Restate the listing below word for word, pictures excluded.
═════ COLLECTED DATA ═════
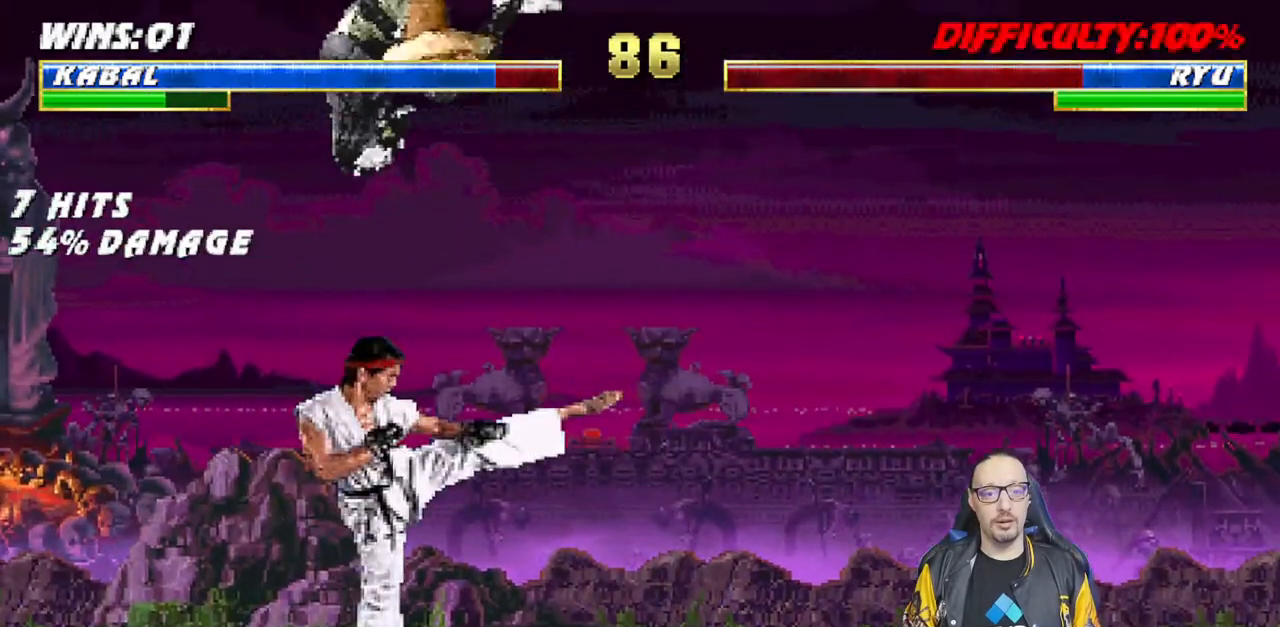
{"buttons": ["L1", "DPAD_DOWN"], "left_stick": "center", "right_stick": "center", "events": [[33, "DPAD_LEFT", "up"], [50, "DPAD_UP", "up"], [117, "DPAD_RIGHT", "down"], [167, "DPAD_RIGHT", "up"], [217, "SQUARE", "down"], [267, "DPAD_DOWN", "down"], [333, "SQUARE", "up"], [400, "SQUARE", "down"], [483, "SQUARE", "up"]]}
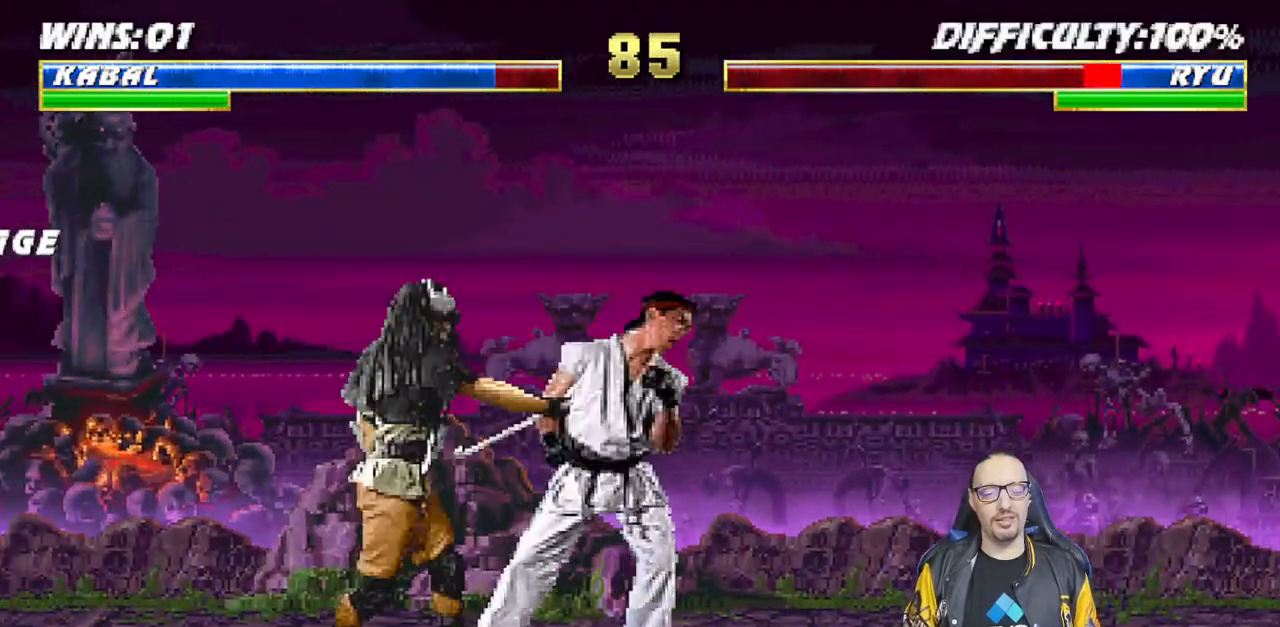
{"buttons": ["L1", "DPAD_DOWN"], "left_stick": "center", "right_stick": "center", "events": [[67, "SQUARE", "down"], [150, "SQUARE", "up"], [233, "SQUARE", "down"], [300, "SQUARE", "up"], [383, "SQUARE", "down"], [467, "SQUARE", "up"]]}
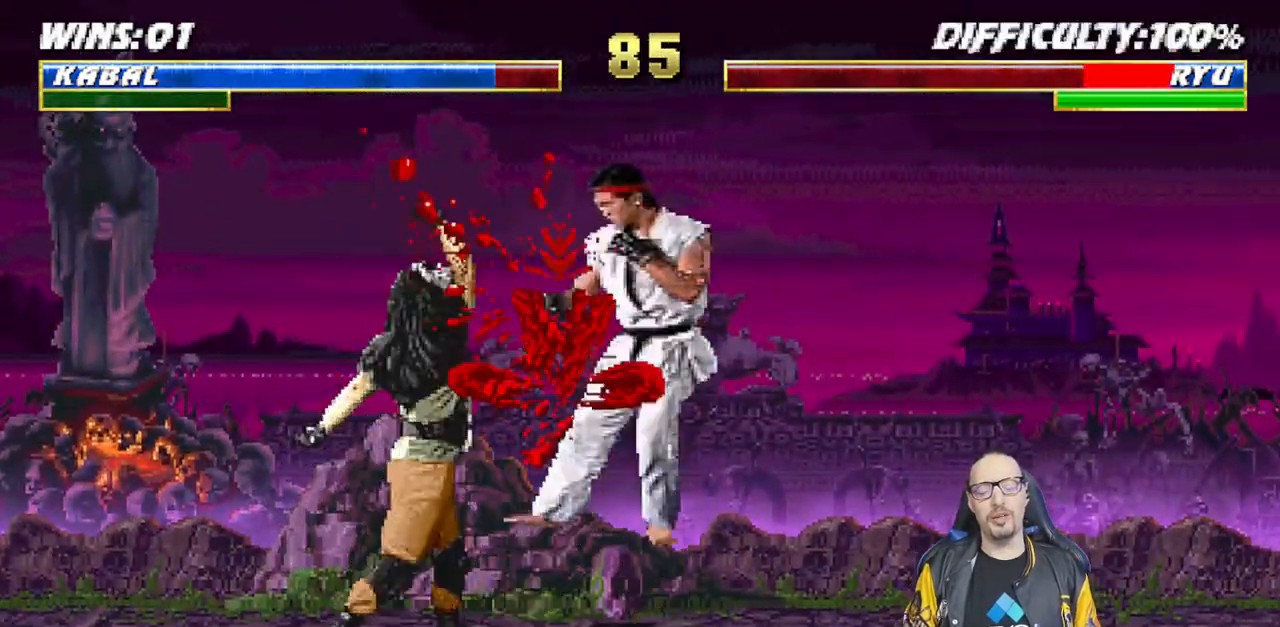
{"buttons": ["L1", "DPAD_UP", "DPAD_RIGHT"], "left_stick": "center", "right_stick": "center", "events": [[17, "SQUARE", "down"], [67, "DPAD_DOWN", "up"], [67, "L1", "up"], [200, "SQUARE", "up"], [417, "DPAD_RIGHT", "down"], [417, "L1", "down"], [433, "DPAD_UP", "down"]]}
═════
## RESULT BELOW
{"buttons": ["L1", "DPAD_DOWN"], "left_stick": "center", "right_stick": "center", "events": [[33, "DPAD_LEFT", "up"], [50, "DPAD_UP", "up"], [117, "DPAD_RIGHT", "down"], [167, "DPAD_RIGHT", "up"], [217, "SQUARE", "down"], [267, "DPAD_DOWN", "down"], [333, "SQUARE", "up"], [400, "SQUARE", "down"], [483, "SQUARE", "up"]]}
{"buttons": ["L1", "DPAD_DOWN"], "left_stick": "center", "right_stick": "center", "events": [[67, "SQUARE", "down"], [150, "SQUARE", "up"], [233, "SQUARE", "down"], [300, "SQUARE", "up"], [383, "SQUARE", "down"], [467, "SQUARE", "up"]]}
{"buttons": ["L1", "DPAD_UP", "DPAD_RIGHT"], "left_stick": "center", "right_stick": "center", "events": [[17, "SQUARE", "down"], [67, "DPAD_DOWN", "up"], [67, "L1", "up"], [200, "SQUARE", "up"], [417, "DPAD_RIGHT", "down"], [417, "L1", "down"], [433, "DPAD_UP", "down"]]}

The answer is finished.